2. At intervals of not less than five years thereafter, a majority of the States Parties to the Convention may obtain, by submitting a proposal to this effect to the Depositary, the convening of a conference with the same objectives.
3. If no conference has been convened pursuant to paragraph 2 of this article within ten years following the conclusion of a previous conference, the Depositary shall solicit the views of all States Parties to the Convention, concerning the convening of such a conference. If one third or ten of the States Parties, whichever number is less, respond affirmatively, the Depositary shall take immediate steps to convene the conference.
1. This Convention shall be open to all States for signature. Any State which does not sign the Convention before its entry into force in accordance with paragraph 3 of this article may accede to it at any time.
2. This Convention shall be subject to ratification by signatory States. Instruments of ratification or accession shall be deposited with the Secretary-General of the United Nations.
3. This Convention shall enter into force upon the deposit of instruments of ratification by twenty Governments in accordance with paragraph 2 of this article.

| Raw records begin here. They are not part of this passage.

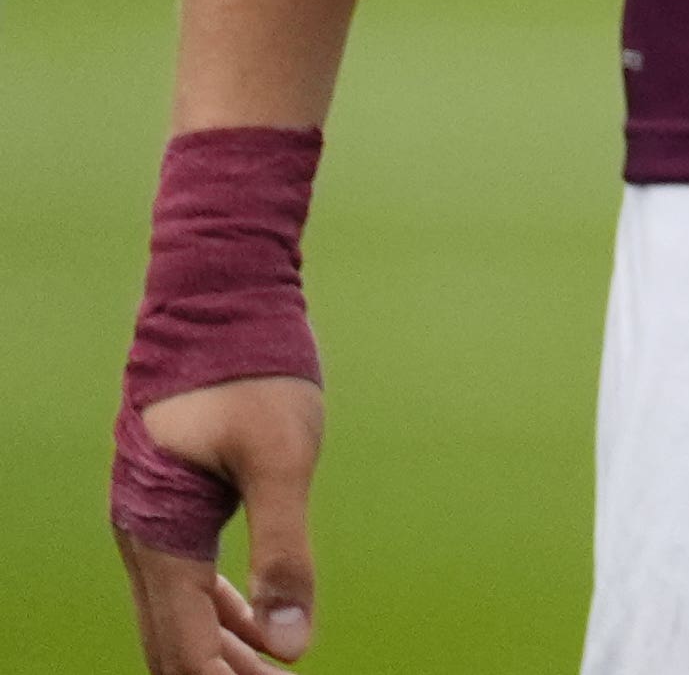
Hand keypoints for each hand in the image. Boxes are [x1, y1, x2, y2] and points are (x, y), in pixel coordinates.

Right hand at [119, 377, 318, 673]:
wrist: (216, 302)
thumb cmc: (251, 372)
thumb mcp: (282, 457)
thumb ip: (286, 551)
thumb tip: (292, 645)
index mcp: (162, 538)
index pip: (185, 650)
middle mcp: (145, 539)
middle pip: (174, 643)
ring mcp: (153, 522)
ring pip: (179, 616)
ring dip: (225, 652)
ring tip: (276, 674)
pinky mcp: (173, 504)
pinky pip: (188, 580)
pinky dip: (223, 613)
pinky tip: (259, 628)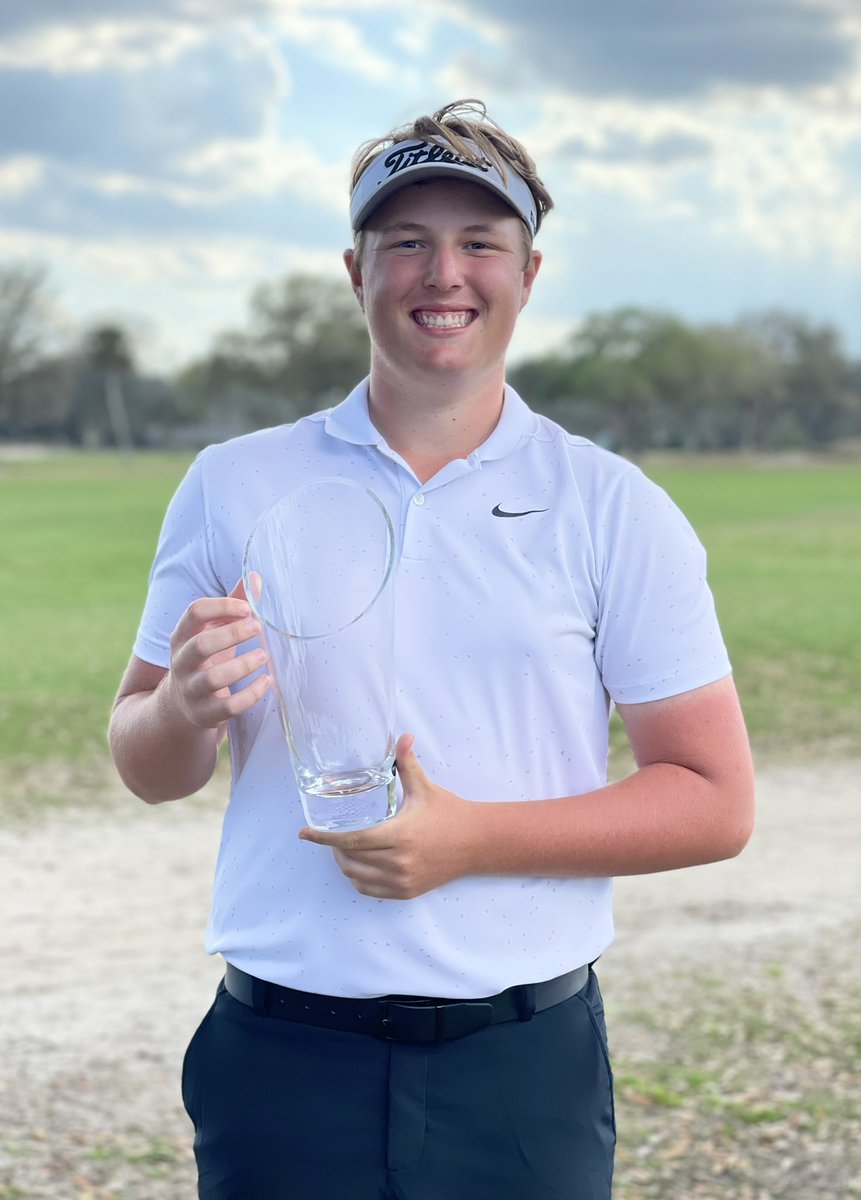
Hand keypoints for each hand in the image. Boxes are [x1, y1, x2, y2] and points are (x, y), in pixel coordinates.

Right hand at [165, 579, 269, 729]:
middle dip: (231, 635)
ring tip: (263, 656)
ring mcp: (191, 690)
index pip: (194, 612)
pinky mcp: (205, 714)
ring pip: (213, 679)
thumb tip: (255, 576)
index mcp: (183, 636)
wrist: (180, 708)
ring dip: (242, 666)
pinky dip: (250, 695)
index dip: (221, 607)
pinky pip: (228, 707)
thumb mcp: (213, 631)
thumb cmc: (206, 660)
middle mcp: (182, 662)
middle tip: (256, 628)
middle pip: (200, 645)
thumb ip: (234, 605)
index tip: (247, 608)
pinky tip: (267, 682)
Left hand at [299, 734, 478, 899]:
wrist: (476, 842)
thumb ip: (408, 763)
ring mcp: (403, 880)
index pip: (351, 840)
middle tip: (329, 835)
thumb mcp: (425, 788)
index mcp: (400, 835)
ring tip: (343, 848)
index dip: (324, 838)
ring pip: (357, 876)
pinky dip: (358, 878)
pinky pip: (370, 889)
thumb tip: (402, 736)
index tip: (304, 834)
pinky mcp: (407, 892)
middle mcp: (399, 861)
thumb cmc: (448, 812)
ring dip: (344, 863)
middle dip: (333, 848)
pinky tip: (358, 865)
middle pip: (350, 859)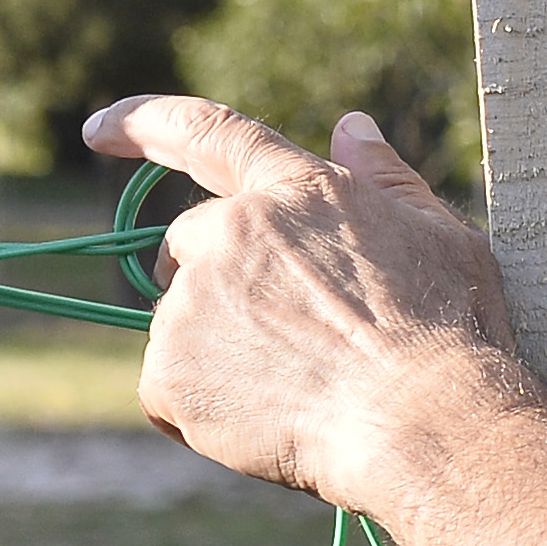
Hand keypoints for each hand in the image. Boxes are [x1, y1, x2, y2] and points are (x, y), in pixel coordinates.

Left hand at [82, 98, 524, 513]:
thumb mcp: (440, 234)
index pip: (206, 132)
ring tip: (292, 388)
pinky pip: (166, 387)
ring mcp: (193, 301)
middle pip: (187, 243)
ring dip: (217, 348)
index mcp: (296, 189)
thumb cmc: (449, 332)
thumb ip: (386, 178)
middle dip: (215, 278)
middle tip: (277, 335)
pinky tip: (263, 422)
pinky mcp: (169, 370)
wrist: (422, 423)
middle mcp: (231, 230)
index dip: (143, 122)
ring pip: (181, 321)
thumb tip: (350, 126)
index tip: (97, 129)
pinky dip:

4. For those States whose instruments of ratification or accession are deposited after the entry into force of this Convention, it shall enter into force on the date of the deposit of their instruments of ratification or accession.
5. The Depositary shall promptly inform all signatory and acceding States of the date of each signature, the date of deposit of each instrument of ratification or accession and the date of the entry into force of this Convention and of any amendments thereto, as well as of the receipt of other notices.
6. This Convention shall be registered by the Depositary in accordance with Article 102 of the Charter of the United Nations.
This Convention, of which the English, Arabic, Chinese, French, Russian, and Spanish texts are equally authentic, shall be deposited with the Secretary-General of the United Nations, who shall send certified copies thereof to the Governments of the signatory and acceding States.
IN WITNESS WHEREOF, the undersigned, being duly authorized thereto by their respective governments, have signed this Convention, opened for signature at Geneva on the eighteenth day of May, one thousand nine hundred and seventy-seven.
ANNEX TO THE CONVENTION
Consultative Committee of Experts
1. The Consultative Committee of Experts shall undertake to make appropriate findings of fact and provide expert views relevant to any problem raised pursuant to paragraph 1 of Article V of this Convention by the State Party requesting the convening of the Committee.
2. The work of the Consultative Committee of Experts shall be organized in such a way as to permit it to perform the functions set forth in paragraph 1 of this annex. The Committee shall decide procedural questions relative to the organization of its work, where possible by consensus, but otherwise by a majority of those present and voting. There shall be no voting on matters of substance.
3. The Depositary or his representative shall serve as the Chairman of the Committee.
4. Each expert may be assisted at meetings by one or more advisers.
5. Each expert shall have the right, through the Chairman, to request from States, and from international organizations, such information and assistance as the expert considers desirable for the accomplishment of the Committees work.